From the economy and taxes to Medicare and gay marriage, the pair clashed during the hour-long televised debate sponsored by WGN-TV. Their race is attracting national attention since Democrats see it as an easy opportunity to win a seat in their fight to regain control of the U.S. House.

Walsh repeatedly referred to the nation's deficit, accusing President Barack Obama's administration of making it worse. He said the best way to reduce it was through tax reductions and job creation.

"I believe you increase revenue by cutting taxes,'' Walsh said, adding that an increase in the number of people holding jobs would also boost revenue.

Duckworth agreed that the debt must be reduced, but said it should be done with cuts in defense spending and an end to tax breaks for millionaires, oil companies and agribusiness.

"Don't balance the budget on the backs of the less fortunate,'' said Duckworth, a former assistant Veterans Affairs secretary in Obama's administration.

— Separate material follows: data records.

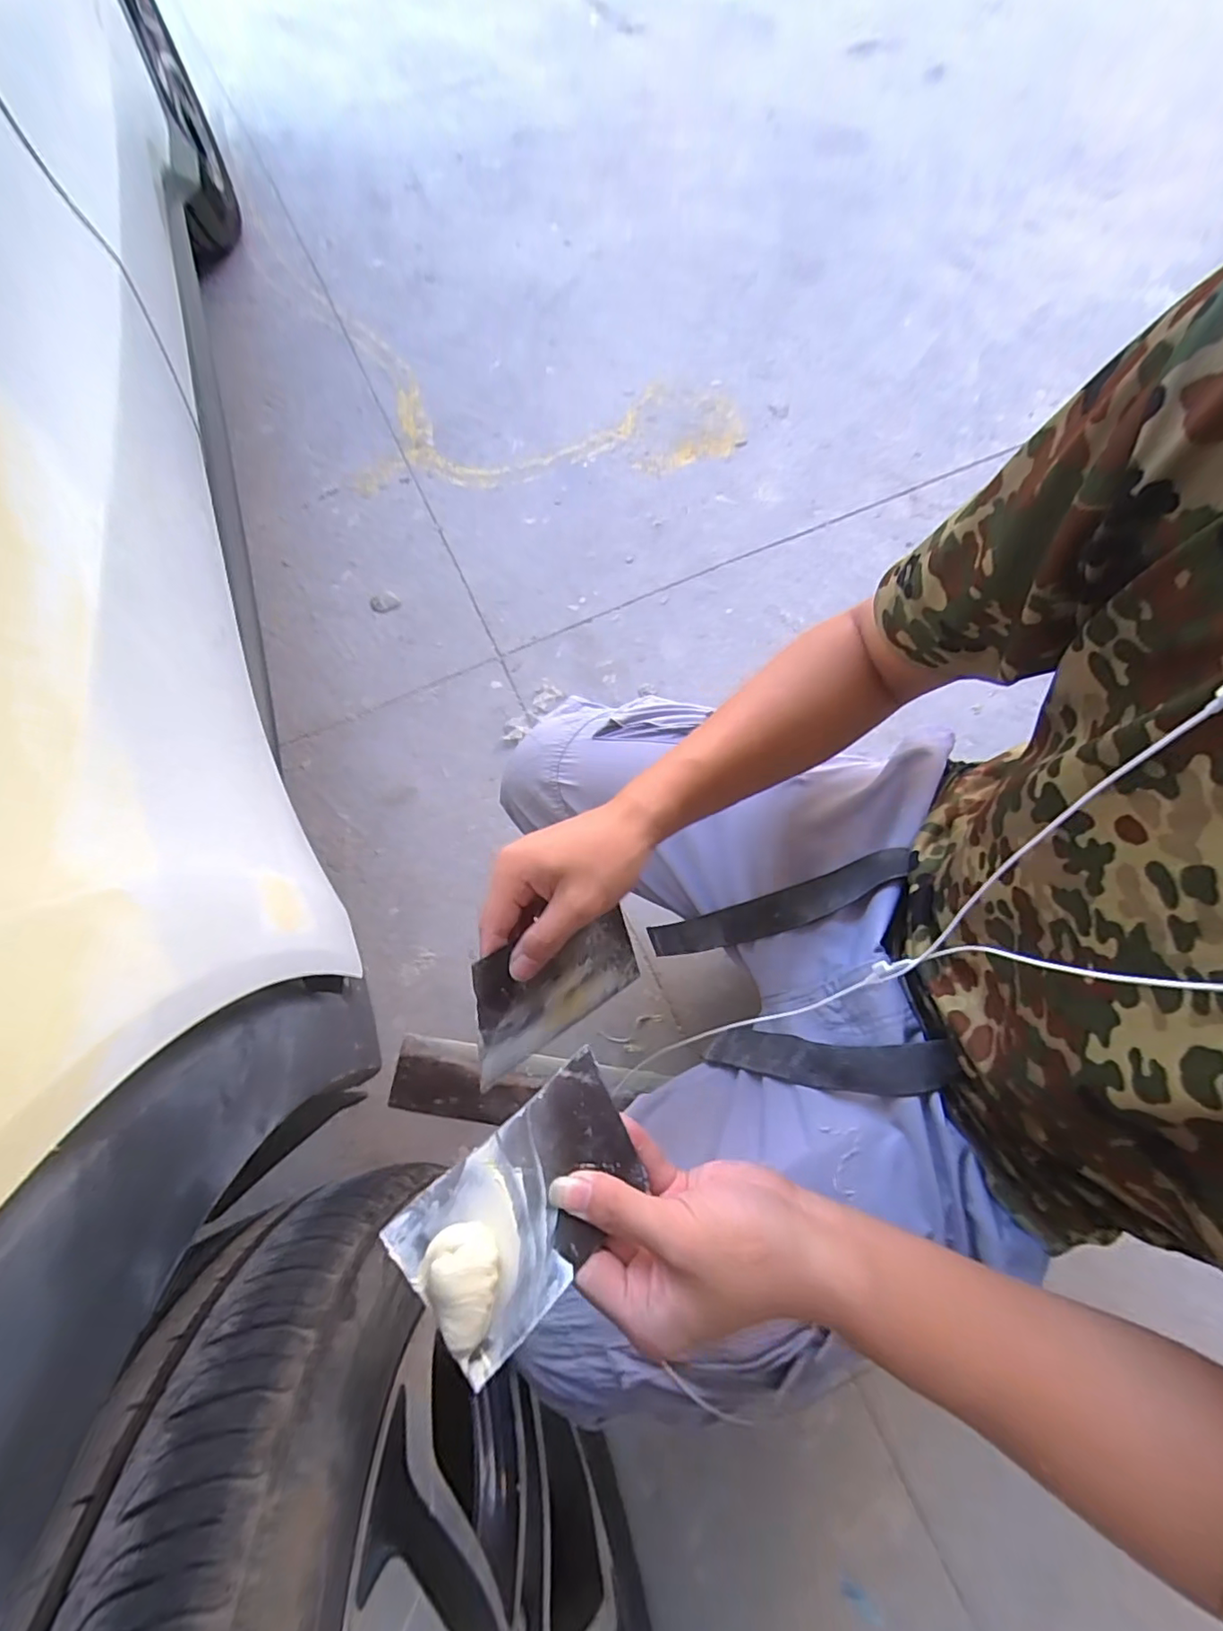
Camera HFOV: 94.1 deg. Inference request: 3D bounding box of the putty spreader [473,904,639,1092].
[{"bbox_3d":[-0.036,0.106,0.375,0.130,0.007,0.069,-24,101,-38],"label":"putty spreader"}]

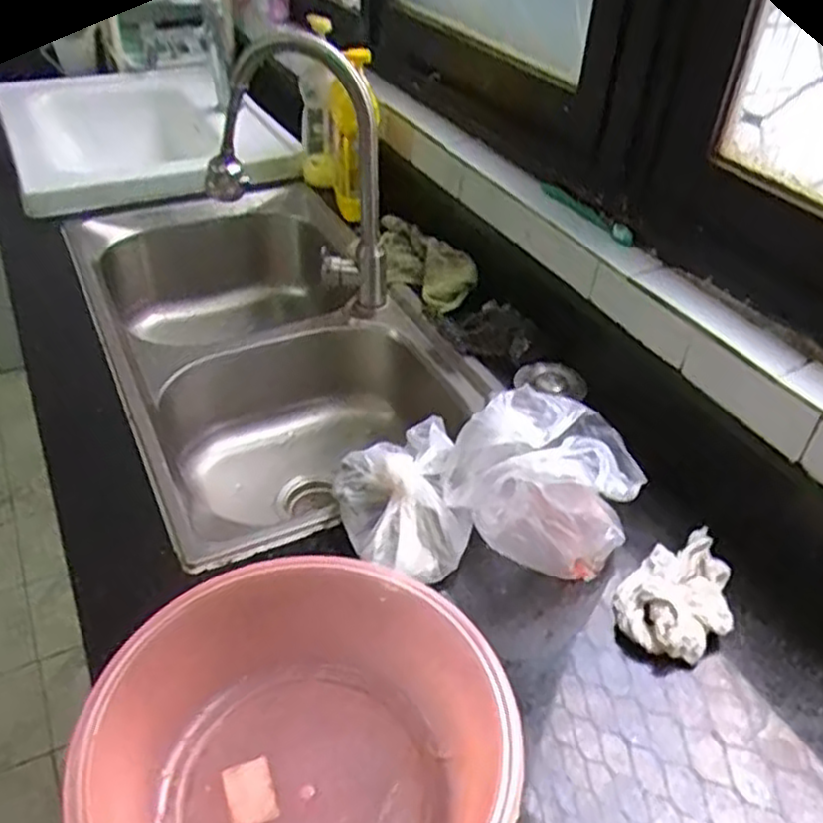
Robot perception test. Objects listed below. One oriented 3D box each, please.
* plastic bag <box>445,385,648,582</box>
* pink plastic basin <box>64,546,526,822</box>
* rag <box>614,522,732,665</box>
[{"bbox_3d":[0.125,0.060,0.709,0.163,0.137,0.146,22,43,21],"label":"plastic bag"},{"bbox_3d":[-0.071,0.238,0.501,0.264,0.099,0.264,2,39,-2],"label":"pink plastic basin"},{"bbox_3d":[0.243,0.158,0.666,0.087,0.046,0.144,34,48,32],"label":"rag"}]

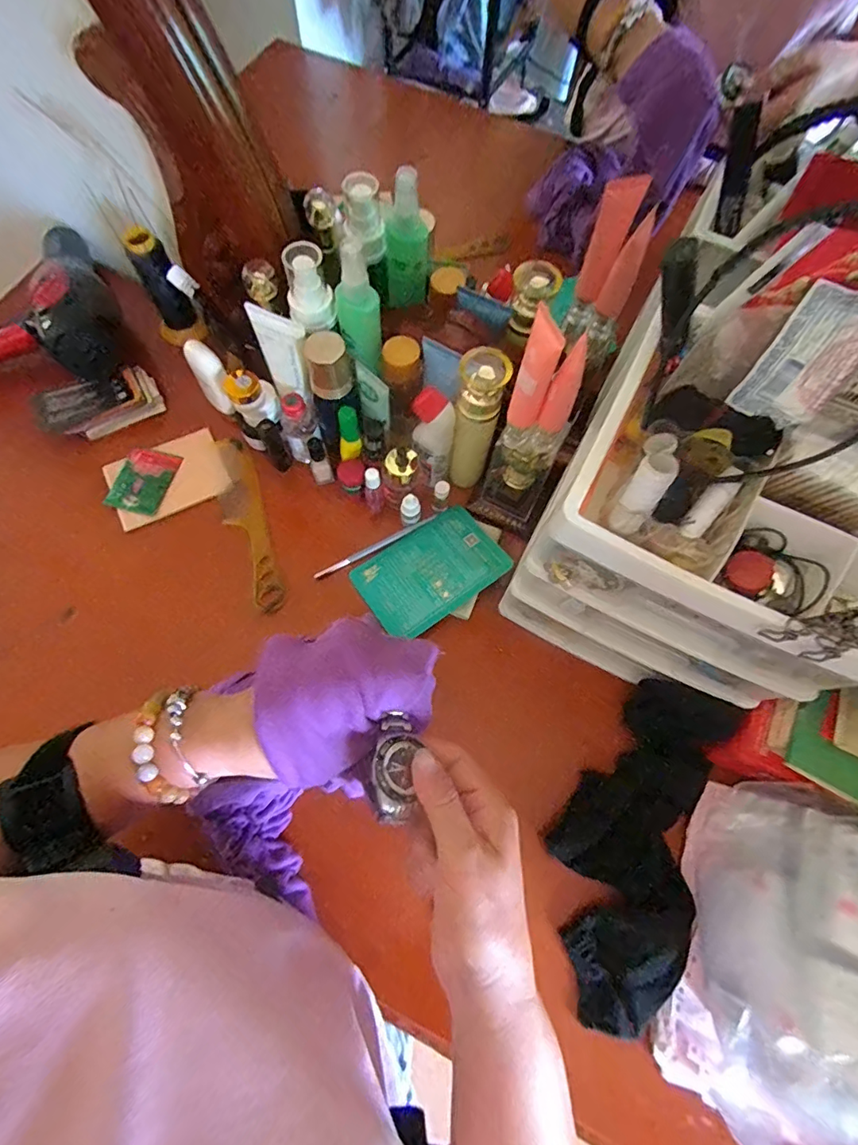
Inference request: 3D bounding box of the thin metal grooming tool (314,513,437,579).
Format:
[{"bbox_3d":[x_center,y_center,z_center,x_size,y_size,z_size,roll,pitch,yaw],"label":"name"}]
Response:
[{"bbox_3d":[-0.056,-0.029,0.543,0.144,0.007,0.008,-27,74,-10],"label":"thin metal grooming tool"}]

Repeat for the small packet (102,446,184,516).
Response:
[{"bbox_3d":[-0.319,-0.102,0.563,0.064,0.011,0.079,18,70,3],"label":"small packet"}]

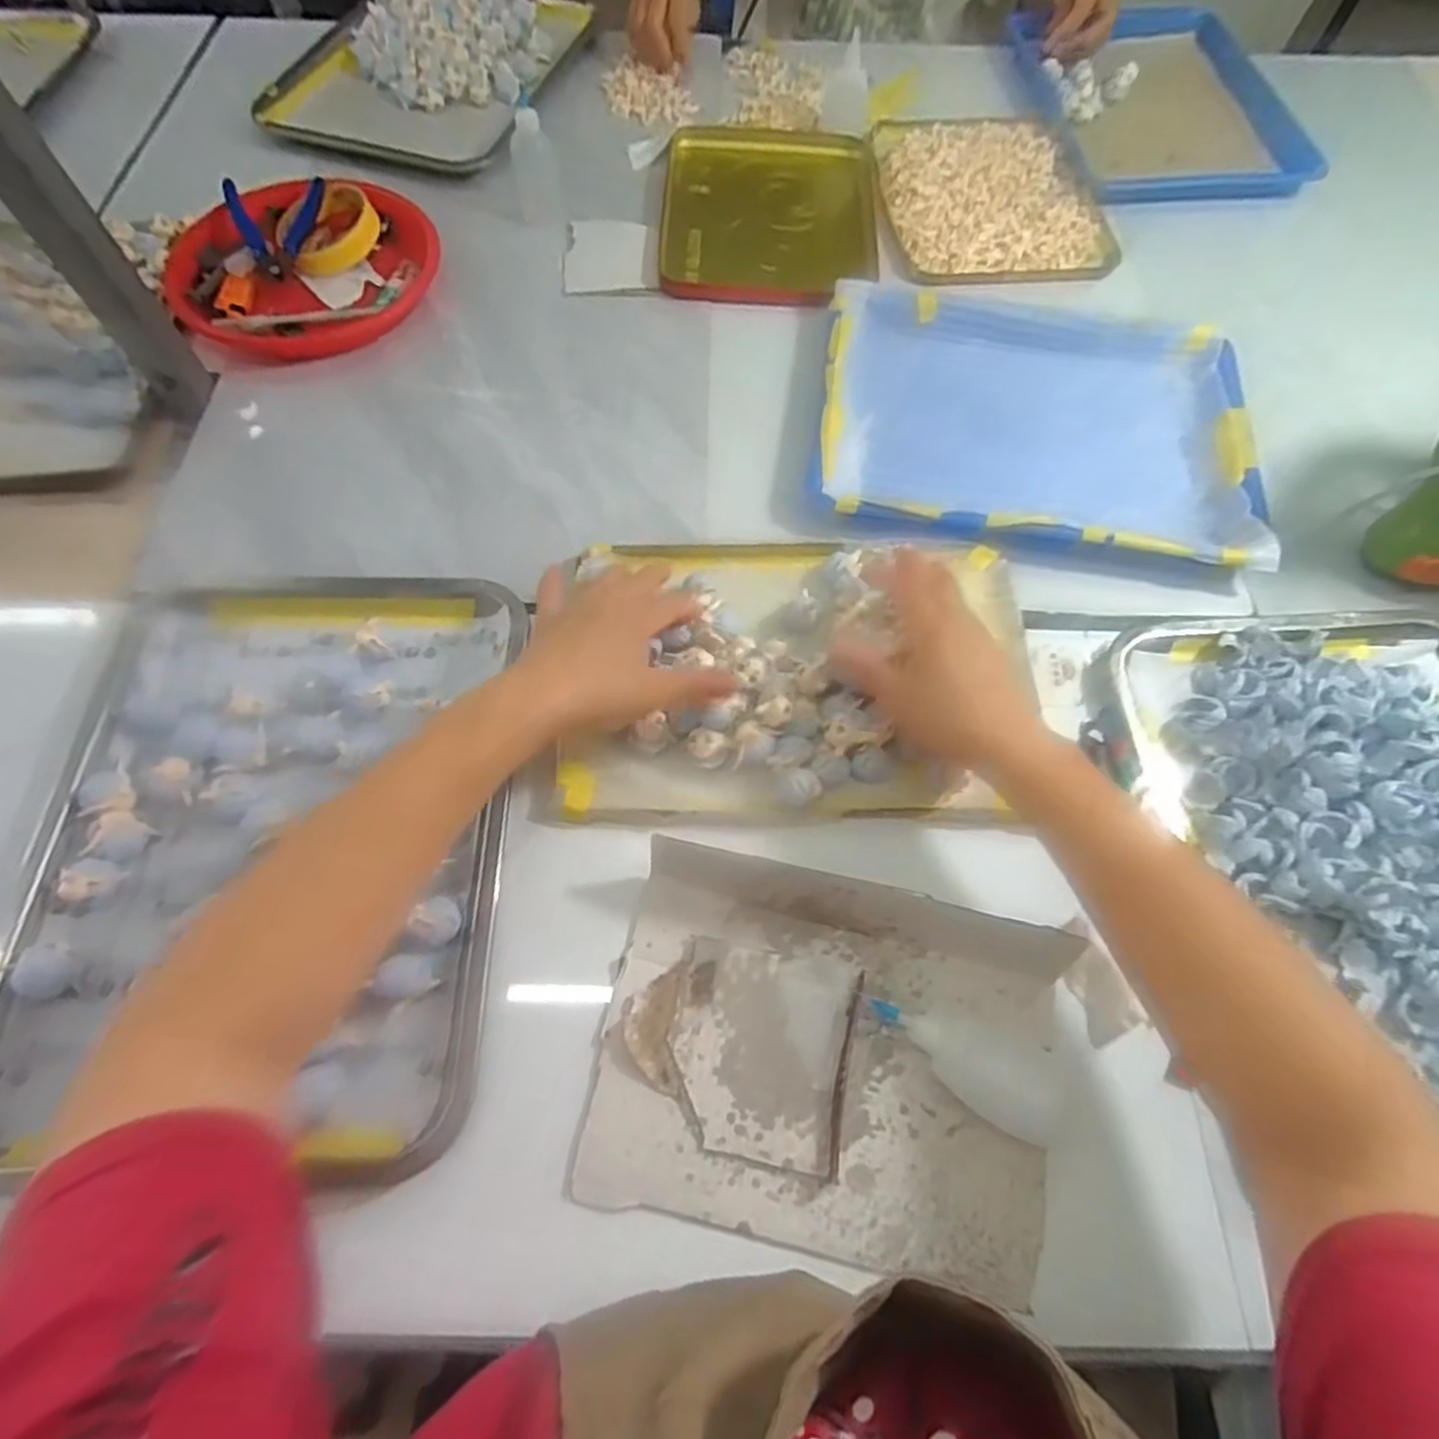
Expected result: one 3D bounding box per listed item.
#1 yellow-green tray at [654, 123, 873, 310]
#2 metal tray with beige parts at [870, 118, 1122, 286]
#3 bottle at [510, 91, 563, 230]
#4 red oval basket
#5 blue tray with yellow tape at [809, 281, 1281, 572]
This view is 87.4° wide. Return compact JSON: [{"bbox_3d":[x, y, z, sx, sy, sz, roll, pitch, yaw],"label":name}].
[{"bbox_3d":[0.050,-0.496,0.734,0.200,0.019,0.264,3,64,0],"label":"yellow-green tray"},{"bbox_3d":[0.264,-0.521,0.744,0.204,0.016,0.263,0,64,-1],"label":"metal tray with beige parts"},{"bbox_3d":[-0.165,-0.492,0.675,0.039,0.081,0.040,-12,65,-7],"label":"bottle"},{"bbox_3d":[-0.365,-0.392,0.645,0.213,0.033,0.200,21,66,9],"label":"red oval basket"},{"bbox_3d":[0.244,-0.240,0.590,0.321,0.027,0.262,10,65,3],"label":"blue tray with yellow tape"}]

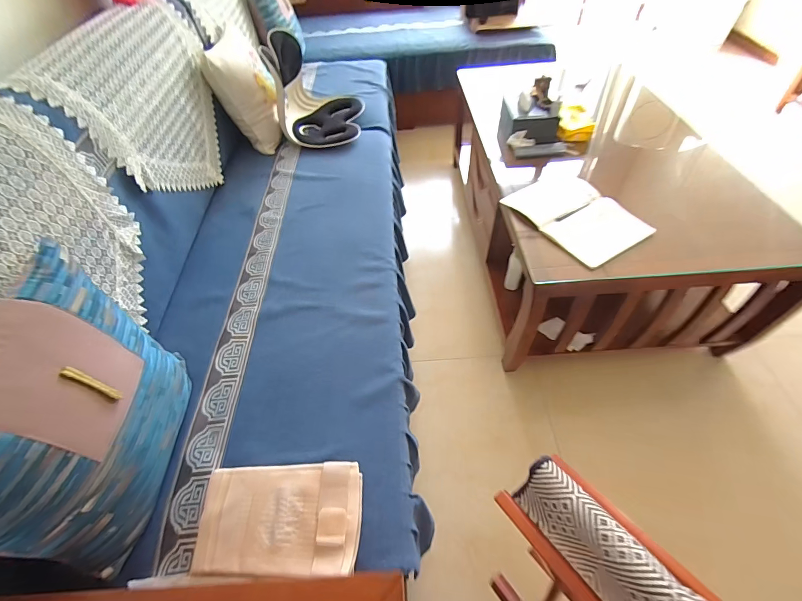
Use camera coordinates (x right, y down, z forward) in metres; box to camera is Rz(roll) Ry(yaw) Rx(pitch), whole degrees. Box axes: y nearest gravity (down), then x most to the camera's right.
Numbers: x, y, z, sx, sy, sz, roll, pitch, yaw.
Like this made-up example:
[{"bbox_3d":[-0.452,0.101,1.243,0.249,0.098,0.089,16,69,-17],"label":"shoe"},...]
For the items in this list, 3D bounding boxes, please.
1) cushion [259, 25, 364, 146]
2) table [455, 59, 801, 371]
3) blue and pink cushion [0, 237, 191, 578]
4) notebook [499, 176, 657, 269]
[{"bbox_3d":[-0.343,-0.868,1.505,0.331,0.301,0.433,-4,52,1],"label":"cushion"},{"bbox_3d":[0.682,-0.494,1.474,0.749,0.502,1.403,-5,52,0],"label":"table"},{"bbox_3d":[-0.519,0.182,0.614,0.128,0.373,0.415,-2,52,2],"label":"blue and pink cushion"},{"bbox_3d":[0.518,-0.264,1.112,0.284,0.038,0.391,-27,55,-16],"label":"notebook"}]

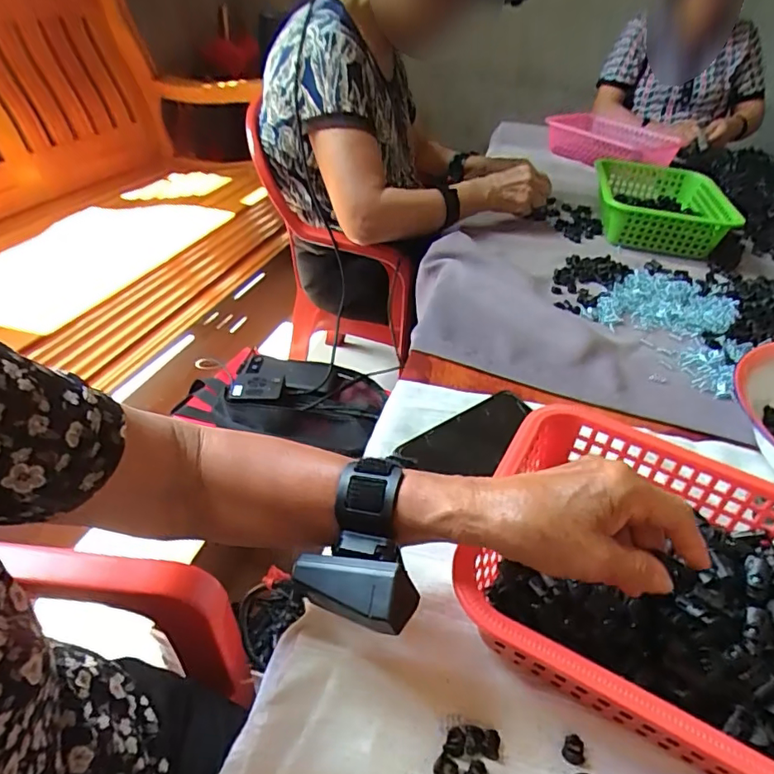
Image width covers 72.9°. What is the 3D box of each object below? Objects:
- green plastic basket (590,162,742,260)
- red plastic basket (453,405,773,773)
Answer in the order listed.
[{"bbox_3d":[0.502,-0.341,0.968,0.196,0.081,0.299,12,41,9],"label":"green plastic basket"},{"bbox_3d":[0.209,0.145,0.352,0.292,0.076,0.216,22,43,20],"label":"red plastic basket"}]

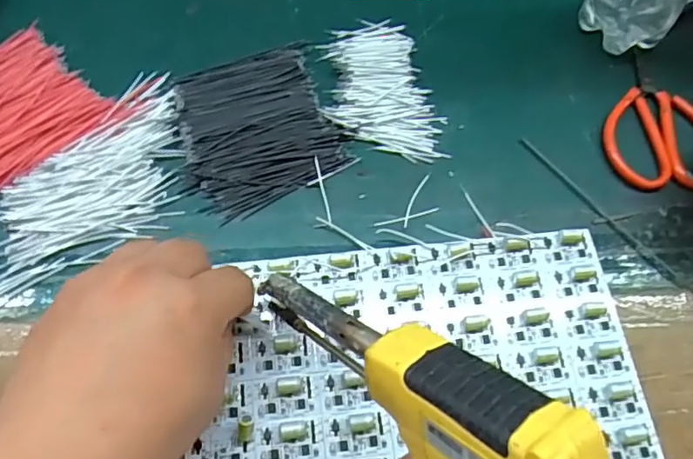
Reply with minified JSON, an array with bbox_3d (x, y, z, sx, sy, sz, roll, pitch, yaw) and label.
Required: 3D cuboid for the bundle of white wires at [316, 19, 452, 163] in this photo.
[{"bbox_3d":[0.022,-0.096,0.375,0.070,0.012,0.114,-11,67,-8],"label":"bundle of white wires"}]

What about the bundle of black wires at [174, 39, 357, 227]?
[{"bbox_3d":[-0.059,-0.069,0.359,0.105,0.009,0.106,-26,70,-14],"label":"bundle of black wires"}]

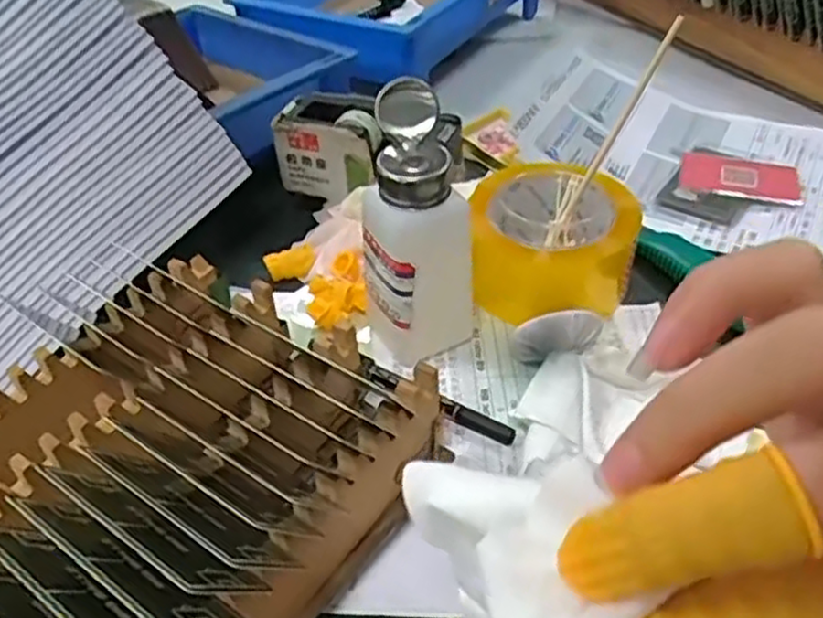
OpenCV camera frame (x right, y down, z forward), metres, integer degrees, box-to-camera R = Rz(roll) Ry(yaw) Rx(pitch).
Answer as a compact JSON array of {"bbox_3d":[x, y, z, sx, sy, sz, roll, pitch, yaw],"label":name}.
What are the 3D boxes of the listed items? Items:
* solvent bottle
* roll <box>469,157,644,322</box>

Walsh was elected to Congress in 2010, winning a close contest over three-term Democrat Melissa Bean. But his district was redrawn during the latest redistricting, putting him in the same area as first-term Republican Rep. Randy Hultgren. Party leaders asked Walsh to move to a district that's closer to Chicago and considered friendlier ground for Democrats.

Duckworth ran unsuccessfully for Congress in 2006 in another district.

Friday's debate opened with a question about gay marriage, which became a national topic of political discussion this week after North Carolina voters adopted a constitutional ban on same-sex marriage and Obama announced his support for gay marriage.

Duckworth said she supported gay marriage, while Walsh said he opposed it.

"It is not the most important issue in this campaign,'' Walsh said, adding that he found it curious the president made his views known after the North Carolina vote.

"I've seen a pattern with this president throwing up issue after issue to distract people from what they care about this year,'' he said.

Walsh said it was time for the Congress to deal with the deficit and the problems with Medicaid and Medicare, arguing that the economy "is in worse shape it's been since the Depression.''

Duckworth contended that Walsh has failed to come up with any solutions to the nation's problems, saying he has lived up to his promise to be the poster child for the tea-party movement.

"There hasn't been a crackpot tea party issue he hasn't backed,'' she asserted.

In her closing remarks, Duckworth said she spent her entire life living up to her responsibilities and serving the nation.

"I'm not going to Washington to say yes to Obama or no to (U.S. House) Speaker (John) Boehner,'' she said, adding that there's a need for someone to work hard for the residents of the 8th District.

Walsh said he's the candidate who would get work done in Congress. He said if voters don't want to do anything about the growing problems of Medicare and the deficit, then he wasn't their guy.